Painless string scanning.
[dependencies]
unscanny = "0.1"
Basically, you'll want to use this crate if it's too much pain to solve your
problem with a bare chars()
iterator. Speaking more broadly, unscanny
is
useful in these situations:
- You need to parse simple flat grammars (dates, times, custom stuff, ...) and want an interface that's a bit more convenient to use than a simple char iterator.
- You're hand-writing a tokenizer.
The Scanner
keeps an internal cursor, allows you to peek around it, advance it
beyond chars or other patterns and easily slice substrings before and after the
cursor.
Recognizing and parsing a simple comma separated list of floats.

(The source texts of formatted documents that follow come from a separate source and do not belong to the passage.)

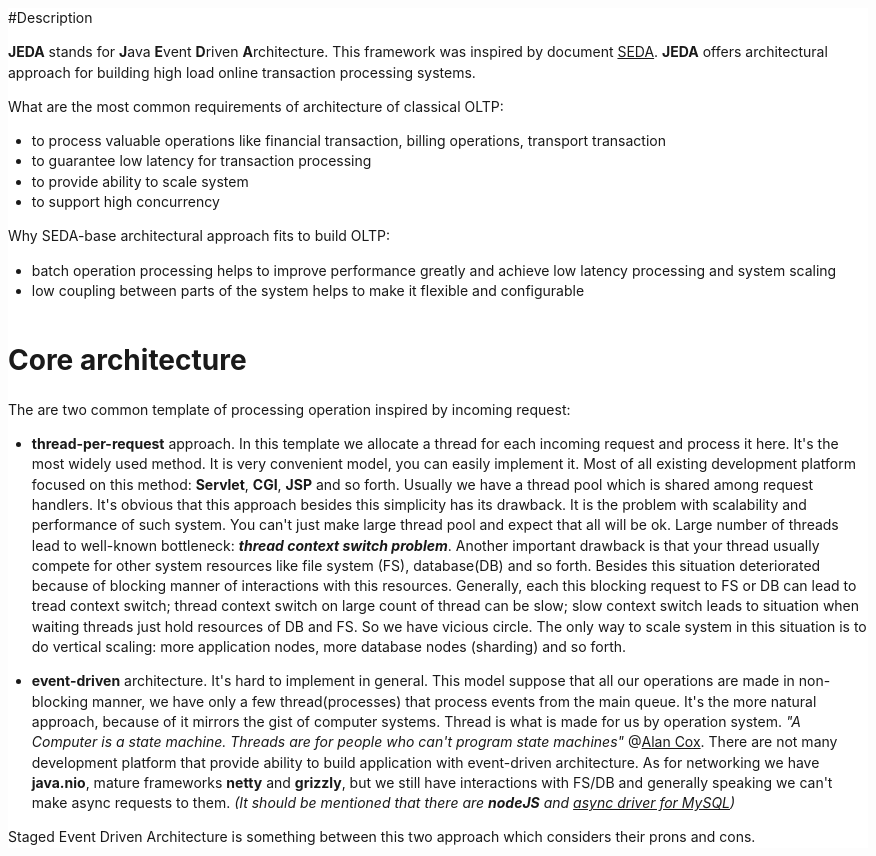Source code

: #Description

**JEDA** stands for **J**ava **E**vent **D**riven **A**rchitecture.
This framework was inspired by document  [SEDA](http://www.eecs.harvard.edu/~mdw/proj/seda/).
**JEDA** offers architectural approach for building high load online transaction processing systems.

What are the most common requirements of architecture of classical OLTP:

* to process valuable operations like financial transaction, billing operations, transport transaction
* to guarantee low latency for transaction processing
* to provide ability to scale system
* to support high concurrency

Why SEDA-base architectural approach fits to build OLTP:

* batch operation processing helps to improve performance greatly and achieve low latency processing and system scaling
* low coupling between parts of  the system helps to make it flexible and configurable

# Core architecture

The are two common template of processing operation inspired by incoming request:

* **thread-per-request** approach. In this template we allocate a thread for each incoming request and process it here. It's the most widely used method. It is very convenient model, you can easily implement it. Most of all existing development platform  focused on this method: **Servlet**, **CGI**, **JSP** and so forth. Usually we have a thread pool which is shared among request handlers. It's obvious that this approach besides this simplicity has its drawback. It is the problem with scalability and performance of such system. You can't just make large thread pool and expect that all will be ok. Large number of threads lead to well-known bottleneck: _**thread context switch problem**_. Another important drawback is that your thread usually compete for other system resources like file system (FS), database(DB) and so forth. Besides this situation deteriorated because of blocking manner of interactions with this resources. Generally, each this blocking request to FS or DB can lead to tread context switch; thread context switch on large count of thread can be slow; slow context switch leads to situation when waiting threads just hold resources of DB and FS. So we have vicious circle. The only way to scale system in this situation is to do vertical scaling: more application nodes, more database nodes (sharding) and so forth.
  
* **event-driven** architecture. It's hard to implement in general. This model suppose that all our operations are made in non-blocking manner, we have only a few thread(processes) that process events from the main queue. It's the more natural approach, because of it mirrors the gist of computer systems. Thread is what is made for us by operation system. _"A Computer is a state machine. Threads are for people who can't program state machines"_ @[Alan Cox](https://en.wikiquote.org/wiki/Alan_Cox). There are not many development platform that provide ability to build application with event-driven architecture. As for networking we have **java.nio**, mature frameworks **netty** and **grizzly**, but we still have interactions with FS/DB and generally speaking we can't make async requests to them. _(It should be mentioned that there are **nodeJS** and [async driver for MySQL](https://github.com/sidorares/node-mysql2))_ 

Staged Event Driven Architecture is something between this two approach which considers their prons and cons.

let mut s = Scanner::new(" +12 , -15.3, 14.3 ");
let mut nums = vec![];
while !s.done() {
s.eat_whitespace();
let start = s.cursor();
s.eat_if(['+', '-']);
s.eat_while(char::is_ascii_digit);
s.eat_if('.');
s.eat_while(char::is_ascii_digit);
nums.push(s.from(start).parse::<f64>().unwrap());
s.eat_whitespace();
s.eat_if(',');
}
assert_eq!(nums, [12.0, -15.3, 14.3]);
This crate internally uses unsafe code for better performance. However, all unsafe code is documented with justification for why it's safe, all accesses are checked in debug mode and everything is tested.
This crate is dual-licensed under the MIT and Apache 2.0 licenses.